We herein report the case of an 8-year-old girl with a 1-year history of epilepsy, who presented with bilateral conjunctivitis and progressively widespread bullous, and pruritic eruption based on erythematous skin after administration of carbamazepine. A diagnosis of carbamazepine-induced TEN was made, and the drug was immediately discontinued. The result of genetic screening showed that the patient was positive for the HLA-B*15:02 allele. Then, her condition got worse by developing gastrointestinal involvement, including hematemesis and severe watery bloody diarrhea. A combination of the intravenous immunoglobulin and the appropriate dose of systemic steroids have contributed to a favorable outcome in this case. Multidisciplinary care of mucocutaneous involvement, supplemental nutrition, and fluid replacement was also critically warranted.

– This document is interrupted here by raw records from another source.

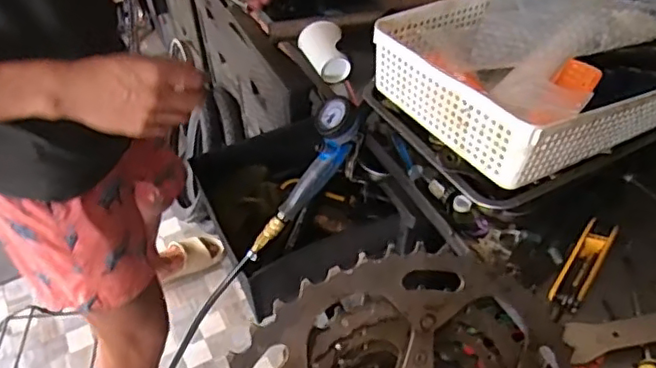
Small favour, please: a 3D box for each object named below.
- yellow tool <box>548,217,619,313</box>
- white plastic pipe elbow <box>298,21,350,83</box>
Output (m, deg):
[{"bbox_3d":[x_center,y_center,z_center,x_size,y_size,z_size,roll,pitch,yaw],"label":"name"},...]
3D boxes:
[{"bbox_3d":[0.300,0.093,0.701,0.036,0.025,0.121,27,53,25],"label":"yellow tool"},{"bbox_3d":[-0.006,-0.215,0.983,0.072,0.057,0.102,-11,47,-8],"label":"white plastic pipe elbow"}]

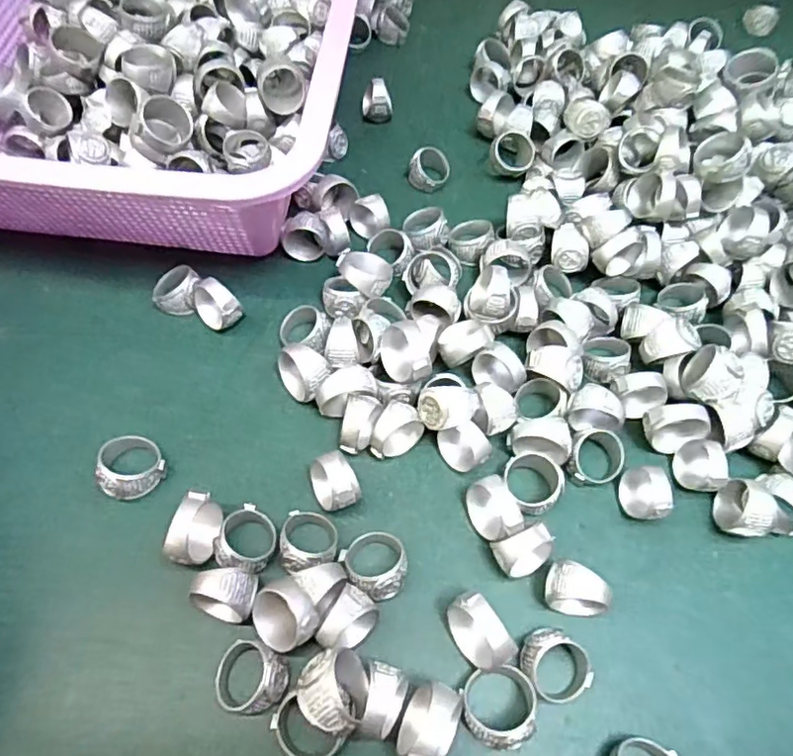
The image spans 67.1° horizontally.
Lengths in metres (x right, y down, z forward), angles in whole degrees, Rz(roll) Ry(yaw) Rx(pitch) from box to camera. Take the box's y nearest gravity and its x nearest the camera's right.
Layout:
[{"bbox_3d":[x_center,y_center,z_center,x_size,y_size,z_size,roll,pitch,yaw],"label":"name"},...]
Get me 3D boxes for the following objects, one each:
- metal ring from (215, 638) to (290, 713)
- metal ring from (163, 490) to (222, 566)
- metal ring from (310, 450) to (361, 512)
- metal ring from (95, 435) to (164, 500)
[{"bbox_3d":[-0.054,0.111,0.221,0.025,0.018,0.023,1,60,-2],"label":"metal ring"},{"bbox_3d":[-0.081,0.063,0.244,0.014,0.026,0.027,16,61,6],"label":"metal ring"},{"bbox_3d":[-0.027,0.046,0.258,0.018,0.023,0.024,-17,63,-12],"label":"metal ring"},{"bbox_3d":[-0.116,0.039,0.261,0.026,0.017,0.026,1,60,-2],"label":"metal ring"}]

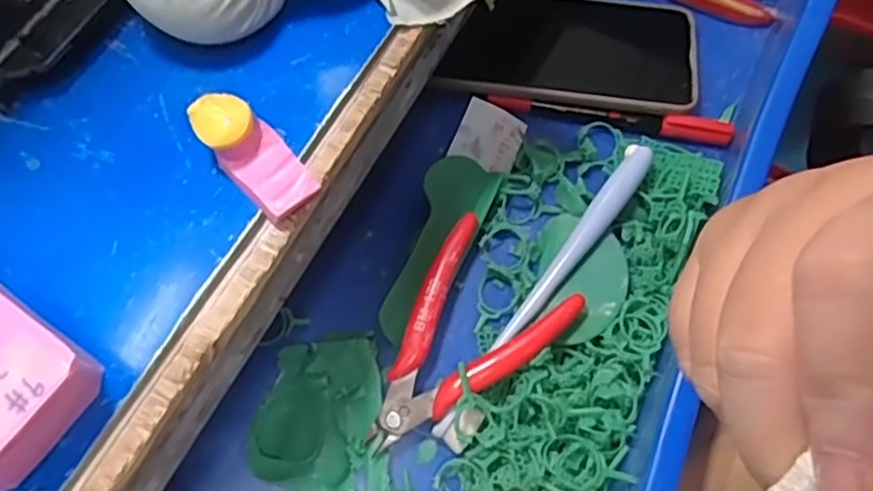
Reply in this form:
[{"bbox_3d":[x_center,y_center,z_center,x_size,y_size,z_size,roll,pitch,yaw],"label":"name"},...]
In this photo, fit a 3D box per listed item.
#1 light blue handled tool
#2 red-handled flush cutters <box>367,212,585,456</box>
[{"bbox_3d":[0.058,0.022,0.351,0.017,0.021,0.181,33,73,15],"label":"light blue handled tool"},{"bbox_3d":[0.006,0.049,0.343,0.073,0.019,0.115,41,75,17],"label":"red-handled flush cutters"}]

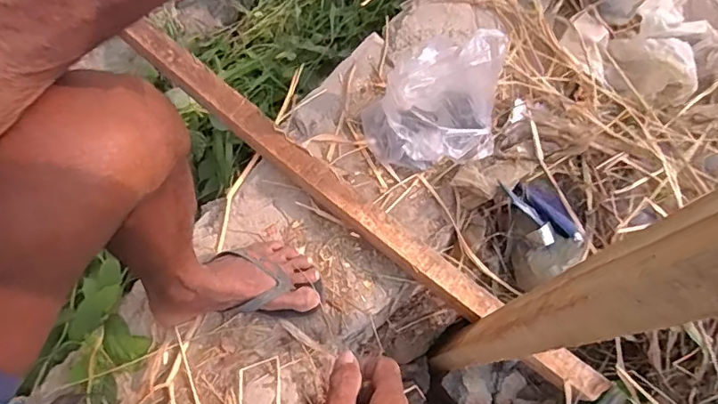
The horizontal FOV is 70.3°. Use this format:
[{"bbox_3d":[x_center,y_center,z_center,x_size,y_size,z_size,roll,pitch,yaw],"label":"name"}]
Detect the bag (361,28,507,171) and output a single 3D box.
[{"bbox_3d":[0.108,-0.144,0.728,0.188,0.248,0.118,-1,71,-3],"label":"bag"}]

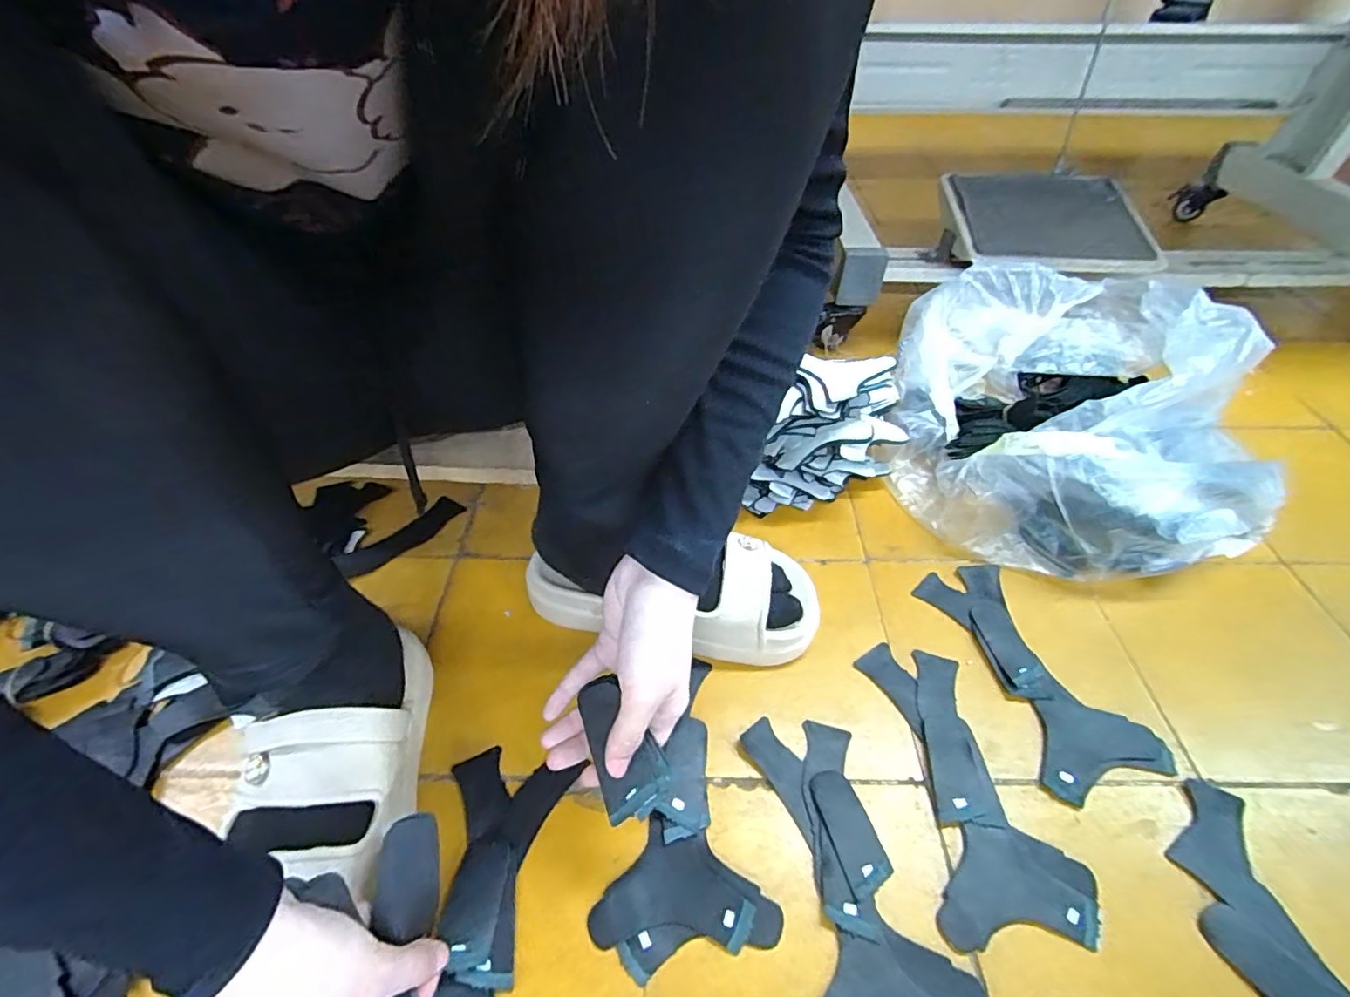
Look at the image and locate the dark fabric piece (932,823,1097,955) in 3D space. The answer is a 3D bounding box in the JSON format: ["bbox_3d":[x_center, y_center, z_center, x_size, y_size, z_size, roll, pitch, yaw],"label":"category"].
[{"bbox_3d":[0.220,0.255,0.366,0.091,0.004,0.075,14,49,12],"label":"dark fabric piece"}]

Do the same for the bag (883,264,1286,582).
[{"bbox_3d":[0.403,-0.099,0.591,0.312,0.186,0.344,9,48,8],"label":"bag"}]

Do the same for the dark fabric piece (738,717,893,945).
[{"bbox_3d":[0.109,0.217,0.405,0.070,0.007,0.139,-16,49,-14],"label":"dark fabric piece"}]

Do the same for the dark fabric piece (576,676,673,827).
[{"bbox_3d":[-0.034,0.150,0.346,0.039,0.015,0.078,-22,71,-19],"label":"dark fabric piece"}]

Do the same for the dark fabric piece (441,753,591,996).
[{"bbox_3d":[-0.128,0.235,0.381,0.083,0.017,0.127,9,48,8],"label":"dark fabric piece"}]

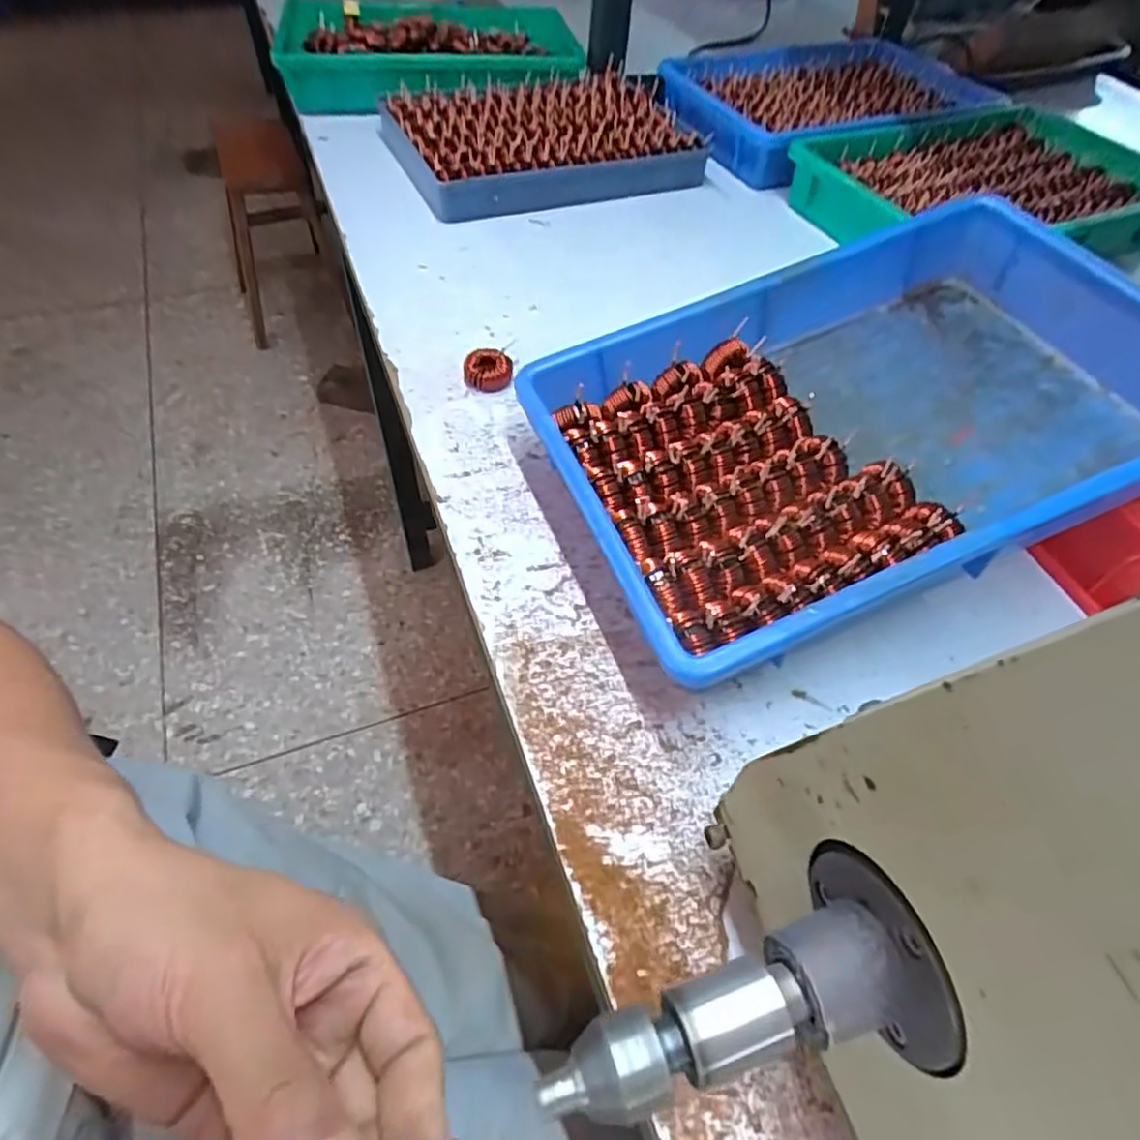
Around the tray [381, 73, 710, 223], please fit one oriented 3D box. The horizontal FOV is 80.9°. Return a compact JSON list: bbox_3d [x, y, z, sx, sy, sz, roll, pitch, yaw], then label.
[{"bbox_3d":[-0.027,-0.504,0.781,0.327,0.058,0.253,-20,56,-16],"label":"tray"}]

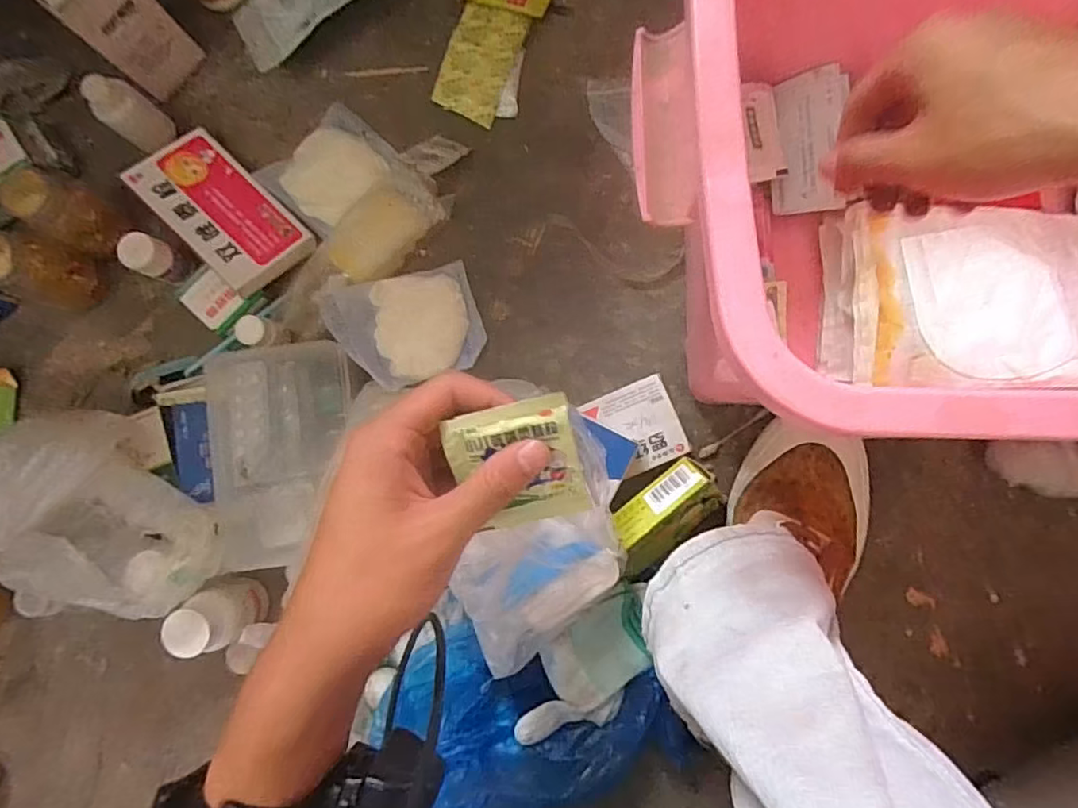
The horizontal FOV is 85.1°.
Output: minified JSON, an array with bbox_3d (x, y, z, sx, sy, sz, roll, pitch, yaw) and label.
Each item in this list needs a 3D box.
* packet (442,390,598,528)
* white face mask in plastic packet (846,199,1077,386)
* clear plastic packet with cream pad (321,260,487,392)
[{"bbox_3d":[-0.008,0.030,0.276,0.055,0.009,0.067,-12,123,8],"label":"packet"},{"bbox_3d":[0.330,-0.079,0.432,0.190,0.014,0.128,0,86,2],"label":"white face mask in plastic packet"},{"bbox_3d":[-0.109,-0.066,0.497,0.119,0.015,0.091,-19,89,-16],"label":"clear plastic packet with cream pad"}]

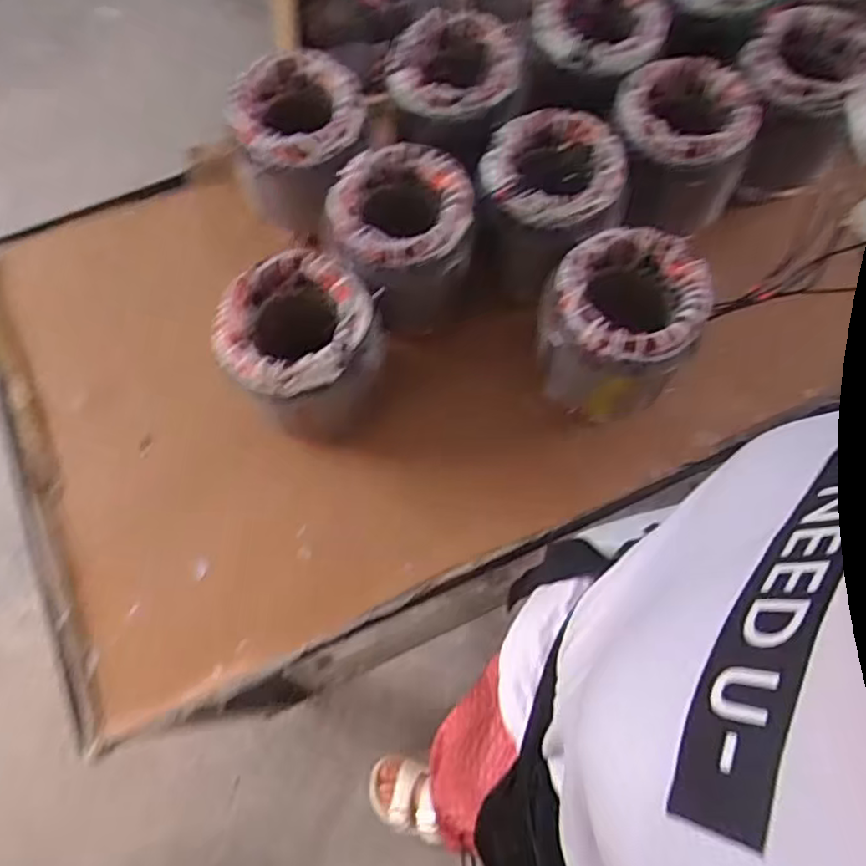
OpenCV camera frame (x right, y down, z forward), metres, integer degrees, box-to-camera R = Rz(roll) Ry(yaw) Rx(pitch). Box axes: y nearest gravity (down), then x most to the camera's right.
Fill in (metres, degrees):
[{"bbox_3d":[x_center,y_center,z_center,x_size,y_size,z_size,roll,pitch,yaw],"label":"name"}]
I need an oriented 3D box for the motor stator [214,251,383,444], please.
[{"bbox_3d":[-0.125,-0.080,0.657,0.136,0.149,0.128,0,69,1],"label":"motor stator"}]

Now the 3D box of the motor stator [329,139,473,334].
[{"bbox_3d":[-0.030,-0.199,0.691,0.137,0.132,0.138,0,69,1],"label":"motor stator"}]

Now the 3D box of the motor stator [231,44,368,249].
[{"bbox_3d":[-0.143,-0.323,0.725,0.157,0.120,0.128,-9,69,-3],"label":"motor stator"}]

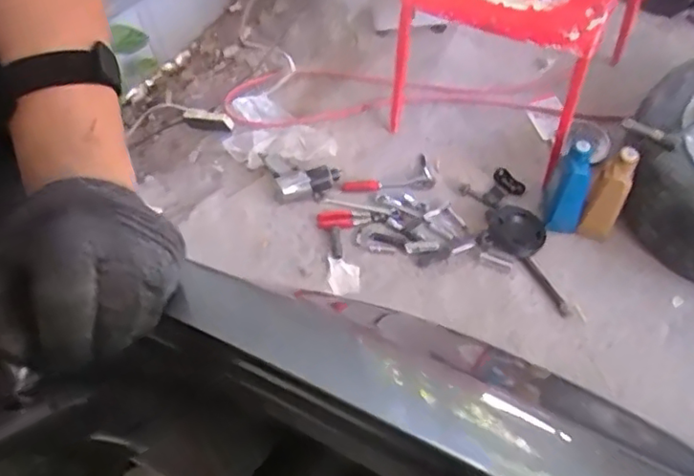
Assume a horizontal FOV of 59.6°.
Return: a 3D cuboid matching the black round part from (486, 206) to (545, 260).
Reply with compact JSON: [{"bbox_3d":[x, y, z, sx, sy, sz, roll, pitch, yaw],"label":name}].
[{"bbox_3d":[0.390,-0.019,1.385,0.132,0.036,0.134,-1,58,2],"label":"black round part"}]

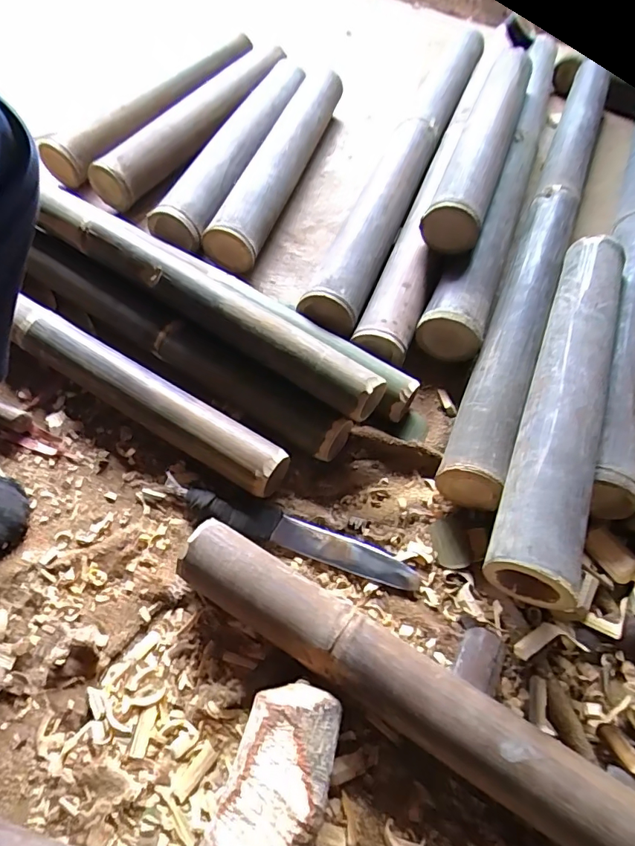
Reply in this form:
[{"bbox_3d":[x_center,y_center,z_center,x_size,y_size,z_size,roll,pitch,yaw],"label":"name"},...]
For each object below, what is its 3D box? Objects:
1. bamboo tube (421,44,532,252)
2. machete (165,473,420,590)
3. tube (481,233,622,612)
[{"bbox_3d":[0.275,-0.462,0.767,0.078,0.087,0.534,20,60,11],"label":"bamboo tube"},{"bbox_3d":[-0.032,0.115,0.503,0.280,0.017,0.034,17,58,10],"label":"machete"},{"bbox_3d":[0.274,-0.045,0.520,0.074,0.064,0.482,21,60,12],"label":"tube"}]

This report aims to contribute to the current literature on TEN-related gastrointestinal manifestations in pediatrics and highlights the need for further investigations in determining the optimal treatment in such cases.
In conclusion, we reported the successful treatment of TEN-related gastrointestinal manifestations in a pediatric patient, which should be critically considered in patients with SJS/TEN. Since it may significantly contribute to the poor prognosis of the illness, further investigations in determining standard management in such cases are necessary.